Exécutions de massePolice d’ordreLiquidations de ghettosShoah

Éléments établis

  • En 1942, il commandait la 1re compagnie du 101e bataillon de réserve de police et était l’adjoint du commandant du bataillon, Wilhelm Trapp ; ce constat établit sa place dans la chaîne de commandement, mais ne lui attribue pas automatiquement chaque acte commis par la compagnie.
  • Avant le massacre de Józefów du 13 juillet 1942, Trapp avait informé à l’avance Wohlauf et Hartwig Gnade de la mission. Pendant l’opération, Wohlauf a désigné et inspecté les sites d’exécution dans la forêt.
  • Lorsque deux policiers lui ont demandé à Józefów d’être dispensés de participer à la fusillade, il a refusé et leur a déclaré, en guise de menace, qu’ils pouvaient aller s’allonger aux côtés des victimes ; d’autres supérieurs les ont ensuite dispensés de cette mission.
  • Le tribunal régional de Hambourg l’a condamné le 8 avril 1968 à huit ans d’emprisonnement pour complicité de meurtre dans 9 200 cas retenus à son encontre par le jugement. À l’issue du contrôle exercé par la Cour fédérale de justice le 7 avril 1970, la peine définitive prononcée dans l’affaire est restée fixée à huit ans.

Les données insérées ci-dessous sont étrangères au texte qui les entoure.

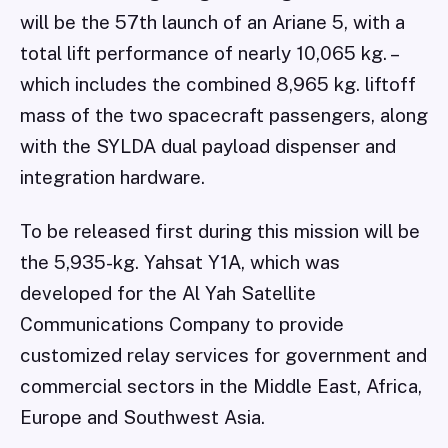
will be the 57th launch of an Ariane 5, with a
total lift performance of nearly 10,065 kg. –
which includes the combined 8,965 kg. liftoff
mass of the two spacecraft passengers, along
with the SYLDA dual payload dispenser and
integration hardware.
To be released first during this mission will be
the 5,935-kg. Yahsat Y1A, which was
developed for the Al Yah Satellite
Communications Company to provide
customized relay services for government and
commercial sectors in the Middle East, Africa,
Europe and Southwest Asia.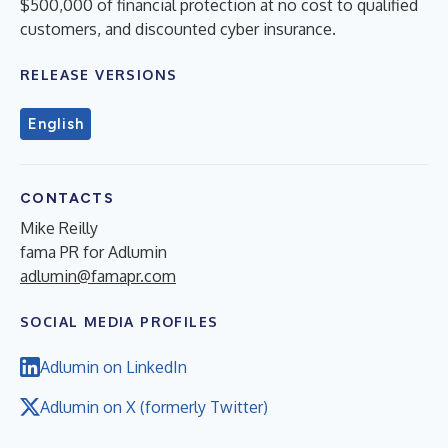
$500,000 of financial protection at no cost to qualified
customers, and discounted cyber insurance.
RELEASE VERSIONS
English
CONTACTS
Mike Reilly
fama PR for Adlumin
adlumin@famapr.com
SOCIAL MEDIA PROFILES
Adlumin on LinkedIn
Adlumin on X (formerly Twitter)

Place dans la chaîne de responsabilité

Wohlauf représente l’échelon du commandement d’une compagnie qui donnait concrètement effet à un ordre du bataillon en organisant les sites d’exécution, en affectant les policiers et en assurant la discipline des subordonnés. Le profil fonde sa responsabilité sur des décisions documentées et sur l’issue judiciaire définitive, sans reporter mécaniquement sur un commandant l’intégralité des crimes commis par le bataillon 101.

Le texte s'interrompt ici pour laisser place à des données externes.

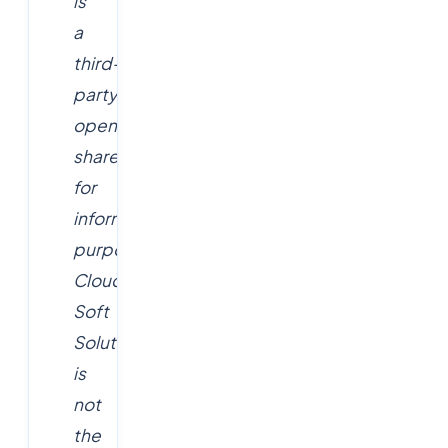
is
a
third-
party
opening
shared
for
informational
purposes.
Cloud
Soft
Solutions
is
not
the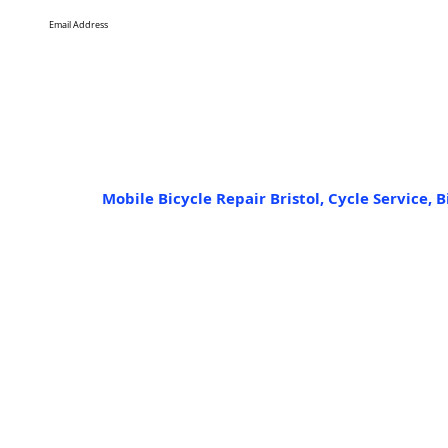
Mobile Bicycle Repair Bristol, Cycle Service, B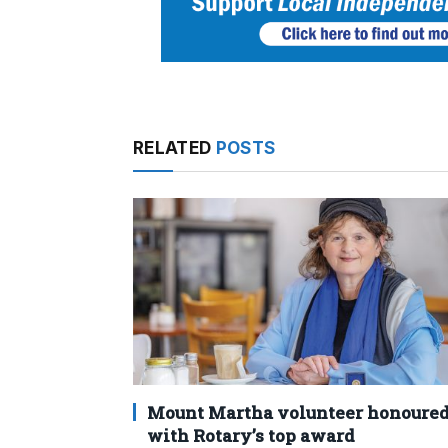
RELATED
POSTS
Mount Martha volunteer honoure
with Rotary’s top award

Événements et mécanismes clés

  • prise du commandement de la 1re compagnie et fonctions de commandant adjoint du 101e bataillon de réserve de police en 1942
  • réunion d’instructions, organisation des sites d’exécution et refus de dispenser des policiers pendant le massacre de Józefów le 13 juillet 1942
  • suspension de ses fonctions dans la police en janvier 1963 et arrestation au cours de l’enquête en 1964
  • jugement du tribunal régional de Hambourg du 8 avril 1968 et décision de la Cour fédérale de justice du 7 avril 1970
Aucun classement par nombre de victimes

Le cercle décrit le niveau d’autorité, la fonction et la capacité d’action. Plusieurs profils peuvent documenter des maillons différents d’une même chaîne de persécution ; leurs chiffres ne doivent donc pas être additionnés.

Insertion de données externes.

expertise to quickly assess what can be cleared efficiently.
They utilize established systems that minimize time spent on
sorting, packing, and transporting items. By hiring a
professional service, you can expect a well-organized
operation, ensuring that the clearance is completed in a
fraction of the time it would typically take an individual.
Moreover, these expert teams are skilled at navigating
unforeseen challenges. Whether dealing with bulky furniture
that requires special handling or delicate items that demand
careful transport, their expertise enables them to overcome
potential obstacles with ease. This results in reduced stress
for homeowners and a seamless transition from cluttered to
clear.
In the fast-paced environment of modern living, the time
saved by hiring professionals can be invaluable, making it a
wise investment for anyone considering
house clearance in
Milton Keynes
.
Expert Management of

Jugement et responsabilité après 1945

Après la guerre, il a réintégré la police de Hambourg. Il a été suspendu en janvier 1963 et arrêté en 1964. Le tribunal régional de Hambourg lui a infligé une peine de huit ans d’emprisonnement en 1968 ; la Cour fédérale de justice a réexaminé l’affaire en 1970, et la peine définitive a été fixée à huit ans.

Limites des preuves

Le chiffre de 9 200 correspond au périmètre de l’imputation juridique retenue lors du procès, et non à un classement fondé sur le nombre de victimes ni à la somme de tous les crimes commis par le bataillon. Les reconstitutions livrées par les policiers entendus comme témoins divergent sur les détails de la réunion d’instructions et sur certaines scènes à Józefów ; le profil ne retient que les éléments étayés par les pièces judiciaires et les travaux historiques comparatifs.

Sources

Le corpus réunit des sources institutionnelles, archivistiques, judiciaires ou scientifiques provenant d’au moins deux éditeurs indépendants.